**TEXT PROVIDED**:
::::::::
Hemangiosarcoma in a Free-living Rufous-bellied Thrush (Turdus rufiventris)

Samara Rosolem Lima, Thais Oliveira Morgado, Kaline Stephanie Bezerra, Fabiana Marques Boabald, Sandra Hamiro, Leilane Aparecida da silva, Edson Moleta Colodel, Nadia Aline Bobbi Antoniassi

Abstract


 Background: Hemangiosarcoma is a malignant endothelial cell-derived neoplasm characterized by an intense cellular proliferation organized in a solid or cavernous pattern. Is characterized by intense cell proliferation, and organized in vascular slits, filled with blood, with fast grow and there is a high recurrence rate. This paper reports a case of multiple hemangiosarcoma in a Rufous-bellied Thrush (Turdus rufiventris).
::::::::
**DIRECTIONS FOR THIS TASK**: From the thrush case report, pull out the passage that begins at the words "Hemangiosarcoma in a Free-living" and stops after "Thrush (Turdus rufiventris).", word for word.

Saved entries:
::::::::
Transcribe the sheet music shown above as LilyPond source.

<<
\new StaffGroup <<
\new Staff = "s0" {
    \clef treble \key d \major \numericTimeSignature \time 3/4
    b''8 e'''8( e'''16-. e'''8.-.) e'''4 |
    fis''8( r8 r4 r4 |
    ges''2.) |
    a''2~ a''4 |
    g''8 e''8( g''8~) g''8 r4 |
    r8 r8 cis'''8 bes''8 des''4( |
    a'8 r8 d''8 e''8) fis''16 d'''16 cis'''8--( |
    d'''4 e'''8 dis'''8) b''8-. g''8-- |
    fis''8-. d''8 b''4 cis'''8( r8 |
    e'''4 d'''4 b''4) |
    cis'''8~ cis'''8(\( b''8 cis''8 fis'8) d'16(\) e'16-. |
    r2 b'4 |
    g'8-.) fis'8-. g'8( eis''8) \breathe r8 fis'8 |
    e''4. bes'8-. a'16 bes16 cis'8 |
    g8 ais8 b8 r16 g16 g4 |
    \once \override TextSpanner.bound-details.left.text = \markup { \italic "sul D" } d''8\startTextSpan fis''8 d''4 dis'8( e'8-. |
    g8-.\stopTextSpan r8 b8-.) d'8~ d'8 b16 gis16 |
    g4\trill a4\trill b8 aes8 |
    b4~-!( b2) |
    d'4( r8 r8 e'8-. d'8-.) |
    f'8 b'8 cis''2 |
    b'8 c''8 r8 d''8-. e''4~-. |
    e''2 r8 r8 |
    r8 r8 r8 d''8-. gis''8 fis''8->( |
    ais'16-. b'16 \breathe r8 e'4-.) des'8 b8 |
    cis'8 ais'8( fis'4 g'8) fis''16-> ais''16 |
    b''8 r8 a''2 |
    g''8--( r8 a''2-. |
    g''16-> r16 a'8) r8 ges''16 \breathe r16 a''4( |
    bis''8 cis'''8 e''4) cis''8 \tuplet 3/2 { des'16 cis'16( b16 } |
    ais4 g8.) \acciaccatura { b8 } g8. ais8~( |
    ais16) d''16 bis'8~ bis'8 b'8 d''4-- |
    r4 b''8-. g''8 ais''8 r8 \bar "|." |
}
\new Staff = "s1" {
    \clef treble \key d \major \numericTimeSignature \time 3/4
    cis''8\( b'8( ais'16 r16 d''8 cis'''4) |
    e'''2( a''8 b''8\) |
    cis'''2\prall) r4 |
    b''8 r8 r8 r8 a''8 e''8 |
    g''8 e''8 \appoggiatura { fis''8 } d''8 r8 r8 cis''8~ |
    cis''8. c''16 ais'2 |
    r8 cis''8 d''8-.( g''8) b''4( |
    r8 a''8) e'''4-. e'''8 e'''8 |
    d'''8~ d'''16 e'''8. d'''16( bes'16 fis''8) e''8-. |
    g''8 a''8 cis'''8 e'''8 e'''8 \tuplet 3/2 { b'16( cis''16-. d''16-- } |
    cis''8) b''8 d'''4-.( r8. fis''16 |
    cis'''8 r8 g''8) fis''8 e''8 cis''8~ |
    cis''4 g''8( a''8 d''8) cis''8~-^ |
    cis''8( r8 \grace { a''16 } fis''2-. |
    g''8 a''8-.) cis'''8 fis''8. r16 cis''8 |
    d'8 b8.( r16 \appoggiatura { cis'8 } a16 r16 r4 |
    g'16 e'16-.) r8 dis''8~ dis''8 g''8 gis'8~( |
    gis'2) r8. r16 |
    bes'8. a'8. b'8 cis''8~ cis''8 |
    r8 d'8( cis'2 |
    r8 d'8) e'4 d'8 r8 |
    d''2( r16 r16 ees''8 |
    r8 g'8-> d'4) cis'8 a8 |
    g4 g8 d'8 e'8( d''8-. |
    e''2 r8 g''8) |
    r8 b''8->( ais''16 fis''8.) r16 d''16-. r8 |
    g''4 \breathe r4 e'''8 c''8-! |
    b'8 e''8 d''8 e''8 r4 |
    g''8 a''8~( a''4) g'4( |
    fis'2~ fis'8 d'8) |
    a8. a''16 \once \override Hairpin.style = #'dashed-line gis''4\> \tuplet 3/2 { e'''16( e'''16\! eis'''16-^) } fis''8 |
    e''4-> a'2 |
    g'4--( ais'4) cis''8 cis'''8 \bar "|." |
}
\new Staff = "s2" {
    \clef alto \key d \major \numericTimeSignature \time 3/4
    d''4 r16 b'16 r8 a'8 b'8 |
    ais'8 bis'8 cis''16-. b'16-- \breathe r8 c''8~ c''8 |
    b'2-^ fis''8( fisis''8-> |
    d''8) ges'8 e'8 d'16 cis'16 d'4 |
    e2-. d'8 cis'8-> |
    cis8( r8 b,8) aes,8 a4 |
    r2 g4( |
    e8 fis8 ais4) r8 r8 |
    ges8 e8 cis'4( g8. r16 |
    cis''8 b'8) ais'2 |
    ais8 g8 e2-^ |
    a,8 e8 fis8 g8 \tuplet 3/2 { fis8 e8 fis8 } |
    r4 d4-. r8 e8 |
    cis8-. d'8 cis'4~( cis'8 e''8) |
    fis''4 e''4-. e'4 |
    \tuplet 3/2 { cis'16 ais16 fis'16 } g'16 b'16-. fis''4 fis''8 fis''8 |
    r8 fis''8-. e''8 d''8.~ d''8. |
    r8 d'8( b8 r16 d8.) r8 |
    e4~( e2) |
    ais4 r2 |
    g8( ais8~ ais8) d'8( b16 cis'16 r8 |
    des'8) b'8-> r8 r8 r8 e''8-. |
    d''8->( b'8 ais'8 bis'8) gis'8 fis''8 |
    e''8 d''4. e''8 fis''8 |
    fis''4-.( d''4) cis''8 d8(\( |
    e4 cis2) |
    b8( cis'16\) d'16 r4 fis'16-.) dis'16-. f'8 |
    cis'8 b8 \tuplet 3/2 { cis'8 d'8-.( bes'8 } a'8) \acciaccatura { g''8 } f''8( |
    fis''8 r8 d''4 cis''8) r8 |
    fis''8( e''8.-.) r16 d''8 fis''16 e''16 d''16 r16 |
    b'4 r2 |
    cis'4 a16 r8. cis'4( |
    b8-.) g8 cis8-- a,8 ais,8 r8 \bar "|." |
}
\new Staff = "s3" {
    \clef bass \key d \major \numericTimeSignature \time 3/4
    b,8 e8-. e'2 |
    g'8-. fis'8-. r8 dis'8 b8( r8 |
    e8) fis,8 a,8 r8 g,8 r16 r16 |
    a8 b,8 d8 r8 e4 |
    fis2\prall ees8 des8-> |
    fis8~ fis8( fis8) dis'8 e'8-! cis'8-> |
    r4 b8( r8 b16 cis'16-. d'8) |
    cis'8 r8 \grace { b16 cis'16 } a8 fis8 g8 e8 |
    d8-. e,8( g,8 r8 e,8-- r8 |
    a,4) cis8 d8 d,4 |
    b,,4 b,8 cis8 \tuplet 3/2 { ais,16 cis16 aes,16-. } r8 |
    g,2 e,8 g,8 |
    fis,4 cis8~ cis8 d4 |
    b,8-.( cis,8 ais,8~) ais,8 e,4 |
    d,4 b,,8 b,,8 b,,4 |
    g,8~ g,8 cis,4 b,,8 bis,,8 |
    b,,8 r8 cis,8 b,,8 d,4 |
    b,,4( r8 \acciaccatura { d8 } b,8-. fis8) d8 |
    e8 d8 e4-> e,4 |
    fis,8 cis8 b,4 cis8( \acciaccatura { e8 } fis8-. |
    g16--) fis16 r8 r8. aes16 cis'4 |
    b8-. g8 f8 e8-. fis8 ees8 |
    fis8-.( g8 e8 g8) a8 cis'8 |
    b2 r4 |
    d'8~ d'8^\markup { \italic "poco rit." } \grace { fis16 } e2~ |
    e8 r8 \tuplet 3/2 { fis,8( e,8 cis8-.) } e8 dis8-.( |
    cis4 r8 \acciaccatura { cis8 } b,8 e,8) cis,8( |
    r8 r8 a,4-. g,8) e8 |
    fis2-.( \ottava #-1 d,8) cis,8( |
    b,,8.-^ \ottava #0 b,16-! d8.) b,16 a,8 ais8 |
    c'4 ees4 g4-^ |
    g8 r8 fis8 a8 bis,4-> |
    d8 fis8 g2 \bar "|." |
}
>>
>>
::::::::
**REPLY**:
Hemangiosarcoma in a Free-living Rufous-bellied Thrush (Turdus rufiventris)

Samara Rosolem Lima, Thais Oliveira Morgado, Kaline Stephanie Bezerra, Fabiana Marques Boabald, Sandra Hamiro, Leilane Aparecida da silva, Edson Moleta Colodel, Nadia Aline Bobbi Antoniassi

Abstract


 Background: Hemangiosarcoma is a malignant endothelial cell-derived neoplasm characterized by an intense cellular proliferation organized in a solid or cavernous pattern. Is characterized by intense cell proliferation, and organized in vascular slits, filled with blood, with fast grow and there is a high recurrence rate. This paper reports a case of multiple hemangiosarcoma in a Rufous-bellied Thrush (Turdus rufiventris).